Le 25 avril 1886, au petit matin, au bois de Boulogne, deux hommes se font face épée à la main, à distance de leurs témoins. L’un des duellistes est myope comme une taupe. Il fonce tête baissée sur sa cible. Sa technique est redoutable, et il n’en est pas à son premier duel. Son adversaire, novice, esquive de la main au mépris des règles duellistes, et lui plante son épée dans la cuisse. C’est un juif alsacien. Il a convoqué en duel Edouard Drumont, auteur de « la France juive », un livre au retentissement extraordinaire qui voue aux gémonies les affairistes juifs qui ont fait main basse sur la France de la troisième république. Arthur Meyer a voulu venger les insultes écrites d’Edouard Drumont. Il laisse son adversaire effondré et sanguinolant et rentre au siège du « Gaulois », le quotidien de la haute bourgeoisie et des mondanités qu’il a racheté, quelques temps auparavant.

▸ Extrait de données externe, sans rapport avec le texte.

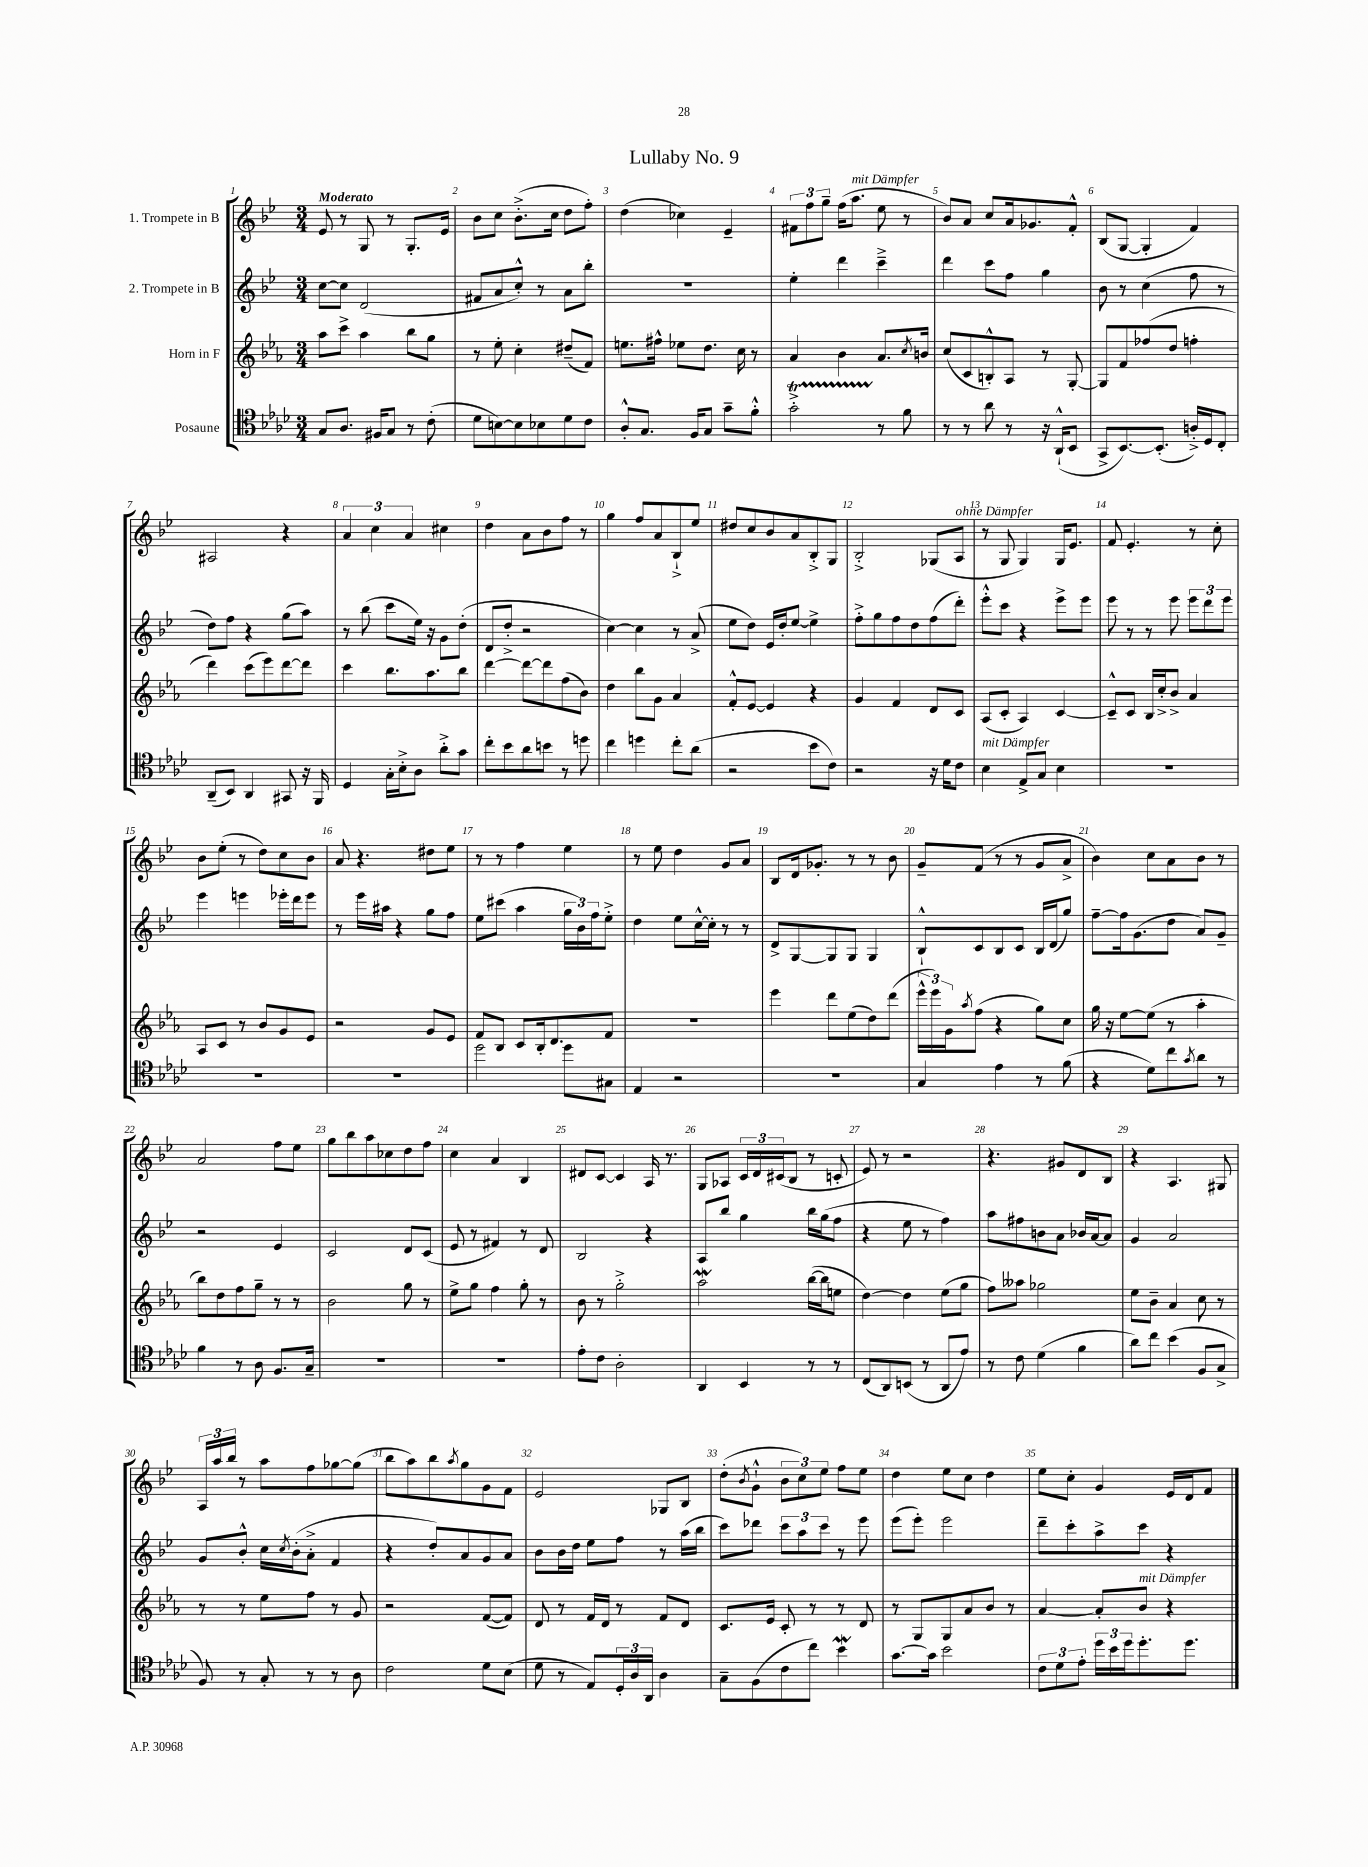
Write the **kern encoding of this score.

**kern	**kern	**kern	**kern
*staff4	*staff3	*staff2	*staff1
*clefC4	*clefG2	*clefG2	*clefG2
*k[b-e-a-d-]	*k[b-e-a-]	*k[b-e-]	*k[b-e-]
*M3/4	*M3/4	*M3/4	*M3/4
8G	8aa-	[8cc	8e-
8.A-	8ccc^	8cc]	8r
.	4aa-	(2d	8G
16F#	.	.	.
8G	.	.	8r
8r	8bb-	.	8.G'
(8c'	8gg	.	.
.	.	.	16e-
=	=	=	=
8d-	8r	8f#	8b-
[8B)	8ee-'	8a	8cc
8B]	4cc'	8cc'^^)	(8.b-'^
8B-	.	8r	.
.	.	.	16cc
8d-	(8dd#~	8a	8dd
8c	8f)	8bb-'	8ff')
=	=	=	=
8A-'^^	8.ee	2.r	(4dd
8.G	.	.	.
.	16ff#^^	.	.
.	8ee-	.	4cc-)
16F	.	.	.
8G	8.dd	.	.
8g~	.	.	4e-~
.	16cc	.	.
8f'^^	8r	.	.
=	=	=	=
2g'^	4a-	4ee-'	12f#
.	.	.	12ff
.	.	.	12gg~
.	4b-	4ddd	(16ff
.	.	.	8.aa
8r	8.a-	4ccc~^	8ee-
8f	.	.	8r
.	8qcc	.	.
.	16b	.	.
=	=	=	=
8r	(8cc	4ddd	8b-)
8r	8c	.	8a
8a-	8B'^^)	8ccc	8cc
8r	8A-	8ff	16a
.	.	.	8.g-
16r	8r	4gg	.
(16AA-`^^	.	.	.
8BB-	[8G'	.	8f'^^
=	=	=	=
8GG^	8G]	8b-	(8B-
[8.BB-)	8f	8r	[8G
.	(8ff-	(4cc	4G']
(8.BB-']	.	.	.
.	8dd	.	.
16A'^)	4ff'	8ff	4f)
16D-	.	.	.
8C'	.	8r	.
=	=	=	=
(8AA-~	4ddd)	8dd)	2A#
8BB-)	.	8ff	.
4AA-	(8ccc	4r	.
.	8eee-)	.	.
8GG#	[8ddd	(8gg	4r
16r	8ddd]	8aa)	.
16FF	.	.	.
=	=	=	=
4D-	4ccc	8r	6a
.	.	(8bb-	.
.	.	.	6cc
16G'	8.bb-	8ccc	.
16B-'^	.	.	.
.	.	.	6a
8A-	.	16ee-)	.
.	8.aa-	16r	.
8a-'^	.	8g	4cc#
8g	8bb-	(8dd'	.
=	=	=	=
8cc'	[4ddd	8d	4dd
8b-	.	8dd'^	.
8a-	8ddd_	2r	8a
8b	8ddd]	.	8b-
8r	(8ff	.	8ff
8dd	8b-)	.	8r
=	=	=	=
4cc	4dd	[4cc)	4gg
4dd	8bb-	4cc]	8ff
.	8g	.	8a
8cc'	4a-	8r	8B-`^
(8a-	.	(8a^	8ee-
=	=	=	=
2r	8f'^^	8ee-	8dd#
.	[8e-	8dd)	8cc
.	4e-]	16e-	8b-
.	.	16dd'	.
.	.	[8ee-	8a
8b-	4r	4ee-^]	8B-'^
8c)	.	.	8G
=	=	=	=
2r	4g	8ff'^	2B-'^
.	.	8gg	.
.	4f	8ff	.
.	.	8dd	.
16r	8d	(8ff	(8G-
16d-	.	.	.
8c	8c	8ddd')	8A
=	=	=	=
4B-	(8A-	8eee-'^^	8r
.	8c'	8ccc	8G
8E-^	4A-)	4r	4G)
8G	.	.	.
4B-	[4c	8eee-^	16G
.	.	.	8.e-
.	.	8eee-	.
=	=	=	=
2.r	8c~^^]	8eee-	8f
.	8c	8r	4.e-'
.	16B-	8r	.
.	16cc'^	.	.
.	8b-^	8eee-	.
.	4a-	12eee-	8r
.	.	12ddd	.
.	.	.	8cc'
.	.	12eee-	.
=	=	=	=
2.r	8A-	4eee-	8b-
.	8c	.	(8ee-'
.	8r	4eee	8r
.	8b-	.	8dd)
.	8g	16eee-'	8cc
.	.	16ddd	.
.	8e-	8eee-	8b-
=	=	=	=
2.r	2r	8r	8a
.	.	16eee-	4.r
.	.	16aa#	.
.	.	4r	.
.	8g	8gg	8dd#
.	8e-	8ff	8ee-
=	=	=	=
2dd-	8f	8ee-	8r
.	8B-	(8ccc#	8r
.	8c	4aa	4ff
.	16B-'	.	.
.	8.d	.	.
8dd-	.	24gg	4ee-
.	.	24b-)	.
.	.	24ff	.
8G#	8f	8ee-'^	.
=	=	=	=
4E-	2.r	4dd	8r
.	.	.	8ee-
2r	.	8ee-	4dd
.	.	[16cc^^	.
.	.	16cc']	.
.	.	8r	8g
.	.	8r	8a
=	=	=	=
2.r	4eee-	8d^	8B-
.	.	[8G	16d
.	.	.	8.g-'
.	8ddd	8G]	.
.	(8ee-	8G	8r
.	8dd)	4G	8r
.	(8ddd	.	8b-
=	=	=	=
4G	24eee-^^	8B-`^^	8g~
.	24eee-)	.	.
.	24g	.	.
.	8qaa-	.	.
.	(8ff	8c	(8f
4e-	4r	8B-	8r
.	.	8c	8r
8r	8gg)	16B-	8g
.	.	(16d	.
(8f	8cc	8gg)	8a^
=	=	=	=
4r	16gg	[8ff~	4b-)
.	16r	.	.
.	[8ee-	16ff]	.
.	.	(8.g	.
8d-)	(8ee-]	.	8cc
8cc	8r	8dd	8a
8qg	.	.	.
8a-	4aa-'	8a)	8b-
8r	.	8g~	8r
=	=	=	=
4f	8bb-)	2r	2a
.	8dd	.	.
8r	8ff	.	.
8A-	8gg~	.	.
8.F	8r	4e-	8ff
.	8r	.	8ee-
16G~	.	.	.
=	=	=	=
2.r	2b-	2c	8gg
.	.	.	8bb-
.	.	.	8aa
.	.	.	8cc-
.	8gg	8d	8dd
.	8r	(8c	8ff
=	=	=	=
2.r	8ee-^	8e-	4cc
.	8gg	8r	.
.	4ff	4f#)	4a
.	8gg'	8r	4B-
.	8r	8d	.
=	=	=	=
8e-'	8b-	2B-	8d#
8c	8r	.	[8c
2A-'	2gg'^	.	4c]
.	.	4r	16A
.	.	.	8.r
=	=	=	=
4AA-	2aa-	8A	8G
.	.	8bb-	8A-
4BB-	.	4gg	24c
.	.	.	24d
.	.	.	(24c#
.	.	.	8B-
8r	([16bb-	16bb-	8r
.	16bb-]	(16gg	.
8r	8ee	8ff	8c'
=	=	=	=
(8C	[4dd)	4r	8e-)
8AA-)	.	.	8r
(8BB	4dd]	8ee-	2r
8r	.	8r	.
8AA-	(8ee-	4ff)	.
8e-)	8gg	.	.
=	=	=	=
8r	8ff)	8aa	4.r
8c	8aa--	8ff#	.
(4d-	2gg-	8b	.
.	.	8a	8g#
4f	.	16b-	8d
.	.	[16a	.
.	.	8a]	8B-
=	=	=	=
8a-)	8ee-	4g	4r
8cc	8b-~	.	.
(4b-	4a-	2a	4.A
8F	8cc	.	.
8G^	8r	.	8G#
=	=	=	=
8F)	8r	8g	24A
.	.	.	24aa
.	.	.	24bb-
8r	8r	8b-'^^	8r
8G'	8ee-	16cc	8aa
.	.	8qcc	.
.	.	(16b-'	.
8r	8ff	8a'^	8ff
8r	8r	4f	[8gg-
8A-	8g	.	(8gg-]
=	=	=	=
2c	2r	4r	8bb-
.	.	.	8aa)
.	.	8dd')	8bb-
.	.	.	8qaa
.	.	8a	8gg
8d-	([8f	8g	8g
(8B-	8f])	8a	8f
=	=	=	=
8d-	8d	8b-	2e-
8r	8r	16b-	.
.	.	16dd	.
8E-)	16f	8ee-	.
.	16d	.	.
24D-'	8r	8ff	.
24A-	.	.	.
24AA-	.	.	.
4A-	8f	8r	8G-
.	8d	(16aa	8B-
.	.	16bb-	.
=	=	=	=
8G~	8.c	8ccc)	(8dd'
.	.	.	8qb-
(8F	.	8ddd-	8g`^^
.	16e-	.	.
8c	8c'	12ccc	12b-
.	.	12aa	12cc)
8cc)	8r	.	.
.	.	12ccc	12ee-
4b-	8r	8r	8ff
.	8d	8eee-	8ee-
=	=	=	=
[8.g	8r	(8eee-	4dd
.	8G	8eee-')	.
16g]	.	.	.
2b-	8G	2eee-	8ee-
.	8a-	.	8cc
.	8b-	.	4dd
.	8r	.	.
=	=	=	=
12c	[4a-	8ddd~	8ee-
12d-	.	.	.
.	.	8ccc'	8cc'
12e-'	.	.	.
24dd-	8a-']	8aa^	4g
24b-	.	.	.
24dd-	.	.	.
8.dd-'	8b-	8ccc	.
.	4r	4r	16e-
8.dd-	.	.	16d
.	.	.	8f
==	==	==	==
*-	*-	*-	*-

Meyer a été secrétaire particulier de Blanche d’Antigny, la célèbre cocotte qui inspirera à Emile Zola le personnage de Nana. En 1882, il a créé un musée de cire boulevard Montmartre, inspiré de celui de Madame Tussaud, à Londres. Les statues de Sarah Bernhardt, Jules Grévy, Léon Gambetta, Louis Pasteur, créent l’évènement. Meyer, conscient de son image de juif enrichi, a baptisé son musée « Grévin », du nom de l’illustrateur du « Gaulois » qui a créé les personnages.

Noces d’Arthur Meyer et Charlotte de Turenne, par Léandre, dans Le Rire, 1904
Son mariage avec la jeune aristocrate Charlotte de Turenne défraie la chronique, tout comme sa haine anti-dreyfusarde. Il tente de nouer des liens avec Drumont, et lui propose une aide financière que le pamphlétiste, criblé de dettes, accepte. Après son décès, Meyer versera une pension à sa veuve. Les deux anciens duellistes du Bois de Boulogne, le juif parvenu et le journaliste chrétien anti-sémite, reposent au Père Lachaise, distants de quelques mètres.